MEDIUM SIM: FONDATION, PRÉPARATION ET UTILISATIONS - LA BIOLOGIE - 2025

Le milieu SIM est une gélose semi-solide et différentielle, spécialement conçue pour aider à identifier certaines bactéries, en particulier les Enterobacteriaceae. Il est composé de triptein, peptone, sulfate de fer, sulfate d'ammonium, thiosulfate de sodium et agar.

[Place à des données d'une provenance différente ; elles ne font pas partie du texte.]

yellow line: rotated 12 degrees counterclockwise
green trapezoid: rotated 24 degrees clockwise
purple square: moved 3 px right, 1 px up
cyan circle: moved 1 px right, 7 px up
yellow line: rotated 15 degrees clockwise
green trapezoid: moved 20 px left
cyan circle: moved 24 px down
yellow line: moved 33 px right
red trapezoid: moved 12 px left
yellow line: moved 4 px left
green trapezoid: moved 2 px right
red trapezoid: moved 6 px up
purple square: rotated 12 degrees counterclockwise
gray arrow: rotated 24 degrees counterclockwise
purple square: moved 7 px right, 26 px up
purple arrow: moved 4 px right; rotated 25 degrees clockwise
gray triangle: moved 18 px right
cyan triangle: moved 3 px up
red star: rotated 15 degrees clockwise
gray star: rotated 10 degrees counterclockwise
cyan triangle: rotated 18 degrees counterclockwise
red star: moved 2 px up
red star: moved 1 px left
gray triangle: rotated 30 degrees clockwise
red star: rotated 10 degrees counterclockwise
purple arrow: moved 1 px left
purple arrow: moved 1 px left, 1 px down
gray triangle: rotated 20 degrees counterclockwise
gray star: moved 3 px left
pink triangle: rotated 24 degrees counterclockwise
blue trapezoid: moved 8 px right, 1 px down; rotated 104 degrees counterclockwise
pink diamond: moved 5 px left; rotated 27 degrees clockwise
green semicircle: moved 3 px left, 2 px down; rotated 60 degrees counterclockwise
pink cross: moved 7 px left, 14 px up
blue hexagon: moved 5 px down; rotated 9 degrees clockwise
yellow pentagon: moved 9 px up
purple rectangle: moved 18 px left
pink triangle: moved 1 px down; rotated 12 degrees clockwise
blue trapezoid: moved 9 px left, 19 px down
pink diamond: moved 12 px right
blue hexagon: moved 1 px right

Ce milieu permet la réalisation de trois tests importants: la production d'hydrogène sulfuré (H ₂ S), la formation d'indole et la motilité, d'où l'acronyme SIM. En raison de sa grande utilité, il ne peut être absent d'un laboratoire de bactériologie.

A. Support SIM commercial B. Test SIM H2S (-), Indole (-) et Motilité (+) et Test SIM H2S (+), Indole (-), Motilité (+). Source: A. Photo prise par l'auteur MSc. Marielsa Gil B. Mfloayza

Contrairement à d'autres milieux, il doit être semi-solide pour que la capacité de mouvement de certaines bactéries soit détectable. En ce sens, ce test fonctionne très bien pour les Enterobacteriaceae, mais pas dans les bâtonnets Gram-négatifs non fermentants, où d'autres méthodes sont préférées, telles que la goutte suspendue.

Le support SIM permet de distinguer certaines propriétés spécifiques qui caractérisent certaines bactéries par rapport à d'autres. Par exemple, Escherichia coli se distingue par H ₂ S (-), Indole (+) et motilité (+), tandis que Proteus mirabilis est H ₂ S (+), indole (-), motilité (+).

Base

C'est un milieu de culture considéré comme différentiel, car son utilisation distingue les microorganismes capables de produire du sulfure d'hydrogène de ceux qui ne le font pas; il met également en évidence ceux qui forment l'indole à partir du tryptophane de ceux qui ne le font pas, et différencie finalement les bactéries mobiles des bactéries immobiles.

Source d'énergie

Comme tout milieu de culture, il contient des éléments qui fournissent les nutriments nécessaires pour que des micro-organismes non exigeants puissent se développer. Ces éléments sont représentés par les peptones et la triptein.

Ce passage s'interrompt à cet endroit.